Three years ago, German public broadcaster ARD launched a project that would be uncomfortable for many media organizations. It assigned a team of researchers to uncover the ways the East German secret service sought to manipulate the West German organization's news coverage during the Cold War and whether it sought to recruit its journalists as spies. It's long been known that some West German media workers did spy for the Stasi, but a report released on Monday shines a veritable floodlight on the issue.

Aktenberge im Gauckarchiv

Rows and rows of files in the state-run agency for housing Stasi archives.

The study, commissioned by ARD and produced in tandem with the state-run agency responsible for the Stasi archives and historians at Berlin's Free University, comprises over 1,000 pages of proof that the Stasi skipped no opportunity to control the mass media in its own country and also manipulate and infiltrate radio and TV stations in West Germany during the Communist era.

A propaganda machine

However, the report found that despite massive efforts to influence the programming of West German public broadcasters, it never succeeded in doing so.
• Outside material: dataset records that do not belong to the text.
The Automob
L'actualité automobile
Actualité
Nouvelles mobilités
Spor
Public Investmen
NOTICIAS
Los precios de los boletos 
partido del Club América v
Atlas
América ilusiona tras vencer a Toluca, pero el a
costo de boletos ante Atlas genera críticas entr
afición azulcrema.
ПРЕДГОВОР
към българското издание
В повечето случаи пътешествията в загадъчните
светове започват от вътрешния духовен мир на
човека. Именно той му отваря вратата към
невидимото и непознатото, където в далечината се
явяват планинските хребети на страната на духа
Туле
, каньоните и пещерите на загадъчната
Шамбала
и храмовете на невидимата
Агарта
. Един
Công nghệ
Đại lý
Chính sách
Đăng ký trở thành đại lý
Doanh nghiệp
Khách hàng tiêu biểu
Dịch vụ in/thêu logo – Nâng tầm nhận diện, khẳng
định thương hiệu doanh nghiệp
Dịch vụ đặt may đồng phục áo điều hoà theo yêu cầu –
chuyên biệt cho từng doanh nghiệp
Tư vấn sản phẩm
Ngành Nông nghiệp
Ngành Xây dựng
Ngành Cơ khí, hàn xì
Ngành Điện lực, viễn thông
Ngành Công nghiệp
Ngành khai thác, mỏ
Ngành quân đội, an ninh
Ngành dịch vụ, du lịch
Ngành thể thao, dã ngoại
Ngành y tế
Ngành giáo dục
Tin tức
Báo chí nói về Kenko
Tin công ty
Additionally, it found, none of the informants working with the Stasi served in senior positions or on boards responsible for high-level programming decisions. Nevertheless, the study did conclude that the Communist Party had been successful in promulgating disinformation on domestic policy issues that did often find its way into news reports.

Marianne Birthler vor Stasi Akten

Marianne Birthler of the Stasi archive

Marianne Birthler, director of the federal authority that serves as guardian of the Stasi archive, praised the study as a good example of Germans working through their past. "The study is a unique project," she said. "There is no other institution that has tried to work through its own past like this."

The authors of the survey were able to tap into new archived material that was only made available to Germany by the United States in 2003. After years of negotiations, the US administration returned the Stasi’s so-called "Rosewood" files, which contain the names of over 50,000 potential undercover agents, among them an estimated 12,000 from the West.

Revelations damage journalists

The study adds more names to the list of those East German journalists whom the Stasi used as informers, bringing the total to 42. Many other eastern German journalists have already taken leave after revelations about their involvement with the Stasi surfaced. The report also cited 61 West German spies, a high number, but lower than some ARD officials had expected.

Mixed motives

Stasi Akten Kartei

While East German journalists may have acted under enormous Stasi pressure, West German journalists working for the Stasi often had other motives, offering their services for money or out of anti-capitalist or communist convictions. According to the study, the list of those West German journalists who collaborated with the Stasi is astonishingly long. It is also feeding considerable public interest.

Many are interested in the subject, "because a spy network is involved and of course there are a lot of interesting and fascinating stories about the attempt of the Stasi to undermine broadcasting enterprises," the director of an ARD-affiliated TV network in the west, Fritz Pleitgen, said.

"We found that the strategy in the activity of the Stasi was so gigantic -- and we didn't expect that."

Terrorist plots?

In some instances, the data exchange went far beyond journalism. Jochen Staadt of Berlin’s Free University and co-author of the study reported on cases where West German Stasi spies delivered information on how to blow up broadcasting houses in the west and kill or deport journalists in the event of a political crisis.

"What they collected was material to use to intervene in a situation of crisis in West Germany and West Berlin," he explained. "They would have done this. We know that they supported terrorist organizations in West Germany and they had no problem using violence against institutions and people."